Only 4.8 pct of firms has female top managers
Although it is not easy to come across women who work in high-skilled jobs in the day to day life in the country, which has the literacy rate of 55.1 percent for women, according to state officials, there are many incentives in the country to encourage women to receive education and have high-skilled jobs.
"In the future I would like to see myself in top positions and I think they will give me the opportunity to accomplish that," said Sadia Rahman, an engineer who works as a quality assurance executive at a pharmaceutical company, while adding that there are many successful women like her in the pharmaceutical sector. Still, only the 4.8 percent of the firms in the country have female top managers.

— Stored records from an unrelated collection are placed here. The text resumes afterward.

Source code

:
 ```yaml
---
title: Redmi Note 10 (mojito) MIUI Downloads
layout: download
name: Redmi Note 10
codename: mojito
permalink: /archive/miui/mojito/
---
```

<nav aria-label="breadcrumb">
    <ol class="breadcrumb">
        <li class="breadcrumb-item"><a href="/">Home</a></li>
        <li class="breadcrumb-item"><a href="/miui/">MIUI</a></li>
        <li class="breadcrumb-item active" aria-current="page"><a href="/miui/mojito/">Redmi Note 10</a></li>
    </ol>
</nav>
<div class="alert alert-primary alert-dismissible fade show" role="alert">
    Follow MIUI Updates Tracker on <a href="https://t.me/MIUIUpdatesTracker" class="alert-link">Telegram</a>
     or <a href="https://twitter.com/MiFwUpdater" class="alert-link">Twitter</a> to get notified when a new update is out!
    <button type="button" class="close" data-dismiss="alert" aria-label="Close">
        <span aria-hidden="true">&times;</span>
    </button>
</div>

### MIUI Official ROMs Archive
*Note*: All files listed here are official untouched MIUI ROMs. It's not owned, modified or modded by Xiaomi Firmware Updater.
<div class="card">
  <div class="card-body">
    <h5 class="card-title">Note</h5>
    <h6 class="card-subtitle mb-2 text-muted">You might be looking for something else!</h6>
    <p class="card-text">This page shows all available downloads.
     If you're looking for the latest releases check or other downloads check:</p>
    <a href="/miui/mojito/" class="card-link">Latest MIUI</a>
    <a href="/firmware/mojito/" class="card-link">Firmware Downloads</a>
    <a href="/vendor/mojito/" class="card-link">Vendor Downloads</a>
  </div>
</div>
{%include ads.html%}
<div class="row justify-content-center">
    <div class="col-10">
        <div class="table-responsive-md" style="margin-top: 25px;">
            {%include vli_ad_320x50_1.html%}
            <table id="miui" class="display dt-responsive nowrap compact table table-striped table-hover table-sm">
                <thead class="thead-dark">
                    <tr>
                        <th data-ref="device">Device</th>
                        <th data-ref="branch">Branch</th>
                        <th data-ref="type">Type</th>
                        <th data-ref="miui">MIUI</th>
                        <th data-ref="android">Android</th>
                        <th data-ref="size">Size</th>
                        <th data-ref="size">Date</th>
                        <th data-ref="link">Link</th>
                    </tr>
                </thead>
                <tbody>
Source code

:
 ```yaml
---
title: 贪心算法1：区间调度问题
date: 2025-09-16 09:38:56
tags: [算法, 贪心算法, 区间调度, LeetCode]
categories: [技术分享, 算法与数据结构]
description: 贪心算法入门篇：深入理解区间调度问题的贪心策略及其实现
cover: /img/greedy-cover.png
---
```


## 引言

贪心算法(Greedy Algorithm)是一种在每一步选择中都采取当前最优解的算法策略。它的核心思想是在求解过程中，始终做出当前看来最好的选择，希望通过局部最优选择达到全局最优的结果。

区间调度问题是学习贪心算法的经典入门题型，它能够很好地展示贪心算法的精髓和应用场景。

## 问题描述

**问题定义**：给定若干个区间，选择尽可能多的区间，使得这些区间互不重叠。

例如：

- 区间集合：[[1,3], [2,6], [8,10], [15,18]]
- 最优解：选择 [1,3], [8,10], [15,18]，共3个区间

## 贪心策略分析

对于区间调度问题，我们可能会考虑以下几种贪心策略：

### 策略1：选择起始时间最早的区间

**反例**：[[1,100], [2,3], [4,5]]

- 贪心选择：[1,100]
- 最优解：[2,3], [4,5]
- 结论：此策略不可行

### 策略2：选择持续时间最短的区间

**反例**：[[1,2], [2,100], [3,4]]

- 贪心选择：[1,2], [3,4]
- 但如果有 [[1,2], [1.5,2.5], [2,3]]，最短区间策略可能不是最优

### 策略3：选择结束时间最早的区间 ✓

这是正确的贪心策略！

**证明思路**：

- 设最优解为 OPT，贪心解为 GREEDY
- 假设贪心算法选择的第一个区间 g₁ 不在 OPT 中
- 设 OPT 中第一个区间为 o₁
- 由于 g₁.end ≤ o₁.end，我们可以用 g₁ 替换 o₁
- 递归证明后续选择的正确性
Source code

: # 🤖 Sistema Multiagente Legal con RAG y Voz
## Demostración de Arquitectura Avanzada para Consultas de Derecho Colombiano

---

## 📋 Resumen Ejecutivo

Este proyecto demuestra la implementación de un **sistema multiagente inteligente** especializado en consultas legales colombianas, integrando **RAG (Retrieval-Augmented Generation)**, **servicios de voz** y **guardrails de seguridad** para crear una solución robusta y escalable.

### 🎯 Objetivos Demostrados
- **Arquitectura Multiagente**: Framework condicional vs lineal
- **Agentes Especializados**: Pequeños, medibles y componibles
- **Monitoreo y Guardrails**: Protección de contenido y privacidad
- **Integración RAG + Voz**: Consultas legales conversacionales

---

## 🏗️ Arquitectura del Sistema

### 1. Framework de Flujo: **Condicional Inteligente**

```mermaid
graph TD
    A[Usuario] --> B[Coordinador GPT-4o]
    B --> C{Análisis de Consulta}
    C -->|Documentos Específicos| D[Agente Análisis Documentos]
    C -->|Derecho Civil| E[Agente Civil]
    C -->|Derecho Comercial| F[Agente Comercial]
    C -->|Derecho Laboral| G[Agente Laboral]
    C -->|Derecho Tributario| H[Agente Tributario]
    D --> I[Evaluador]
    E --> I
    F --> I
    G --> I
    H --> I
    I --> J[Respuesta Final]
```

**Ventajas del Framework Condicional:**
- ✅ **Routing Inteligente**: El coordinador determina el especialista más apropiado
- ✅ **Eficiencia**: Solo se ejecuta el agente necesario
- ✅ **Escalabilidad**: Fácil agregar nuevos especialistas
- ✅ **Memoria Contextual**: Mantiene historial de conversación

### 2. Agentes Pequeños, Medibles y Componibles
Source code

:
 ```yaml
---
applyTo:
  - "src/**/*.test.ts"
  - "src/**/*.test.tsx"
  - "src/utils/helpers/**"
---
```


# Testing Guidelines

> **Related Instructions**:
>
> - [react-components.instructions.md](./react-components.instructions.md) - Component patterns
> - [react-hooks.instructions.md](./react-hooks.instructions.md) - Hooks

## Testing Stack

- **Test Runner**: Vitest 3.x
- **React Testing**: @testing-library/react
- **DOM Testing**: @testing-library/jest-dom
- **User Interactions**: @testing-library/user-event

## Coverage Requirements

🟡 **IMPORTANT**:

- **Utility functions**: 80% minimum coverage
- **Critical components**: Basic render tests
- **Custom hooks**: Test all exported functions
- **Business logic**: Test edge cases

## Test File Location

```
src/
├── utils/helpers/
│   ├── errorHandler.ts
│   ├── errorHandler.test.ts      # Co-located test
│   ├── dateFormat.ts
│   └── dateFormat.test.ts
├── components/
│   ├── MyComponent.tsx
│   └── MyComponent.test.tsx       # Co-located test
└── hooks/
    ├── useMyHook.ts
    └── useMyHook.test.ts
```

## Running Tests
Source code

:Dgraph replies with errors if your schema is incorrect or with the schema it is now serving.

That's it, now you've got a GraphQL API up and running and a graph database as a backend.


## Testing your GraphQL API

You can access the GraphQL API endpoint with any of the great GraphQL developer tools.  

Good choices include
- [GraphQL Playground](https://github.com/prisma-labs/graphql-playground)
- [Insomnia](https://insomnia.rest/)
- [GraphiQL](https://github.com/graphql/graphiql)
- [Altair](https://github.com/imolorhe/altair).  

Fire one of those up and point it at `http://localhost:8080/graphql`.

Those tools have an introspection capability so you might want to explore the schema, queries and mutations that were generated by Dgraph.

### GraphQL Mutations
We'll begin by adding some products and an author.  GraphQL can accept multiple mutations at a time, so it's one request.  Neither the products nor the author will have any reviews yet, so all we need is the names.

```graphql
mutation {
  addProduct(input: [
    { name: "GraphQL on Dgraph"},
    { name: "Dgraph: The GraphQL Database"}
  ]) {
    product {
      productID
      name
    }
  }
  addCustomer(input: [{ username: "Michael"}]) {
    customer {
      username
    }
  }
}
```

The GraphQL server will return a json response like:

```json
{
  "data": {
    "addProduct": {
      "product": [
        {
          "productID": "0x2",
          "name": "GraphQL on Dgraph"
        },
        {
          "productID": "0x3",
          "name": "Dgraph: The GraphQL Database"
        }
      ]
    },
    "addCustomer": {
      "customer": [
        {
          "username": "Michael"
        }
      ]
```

"We are more than 40 female executive managers here. Our female to male ratio is three to one at management level," Rahman added, while highlighting that women feel safe in their working environment, which is why they want to participate in the workforce there.
"If we don't feel safe, how will we work?" she further asks.
Yet, despite the existence of such promising women who expect a bright future, on the other side of the coin, there are the women who have to deal with the worst conditions without any expectations from their future: The refugee women.
Cox's Bazar, a city in southern Bangladesh, has been hosting around a million refugees, including more than 650,000 people who came to Bangladesh following violence in Rakhine state of western Myanmar last year. Myanmar's security forces have been accused of rape, killing, torture and the burning of the homes of Rohingya villagers after insurgents attacked about 30 police outposts on Aug. 25. The U.N. and the U.S. have described the army crackdown as an "ethnic cleansing." About 700,000 Rohingya Muslims flooded into neighboring Bangladesh to escape the violence. Bangladesh and Myanmar agreed in December to begin repatriating them in January, but there were concerns among aid workers and Rohingya that they would be forced to return and face unsafe conditions in Myanmar.
Fifty-one percent of the refugees are women and 150,000 of these women are single mothers. Just like the refugee men in the camps, they do not have any work or education opportunities. Still, there are some initiatives that aim to open workshops for women to provide training, including the one from the Turkish Red Crescent which teaches women to sew. However, these women who fled from the brutal conditions of their home country still have to deal with many challenges. The biggest problem that refugee women are facing, according to the Shamimul Huq Pavel,who is in charge of the camps, is gender-based violence, which in his opinion is caused from the fact that most men are having more than one marriage.
Although the RCCC officer denied it, according to the officers of Turkish Red Crescent and Turkish Diyanet Foundation (TDV), another big problem is harassment and rape.
"There is no place safe for women in the camps," officer Oğuzhan Adsız, foreign humanitarian aid expert deputy of TDV, said.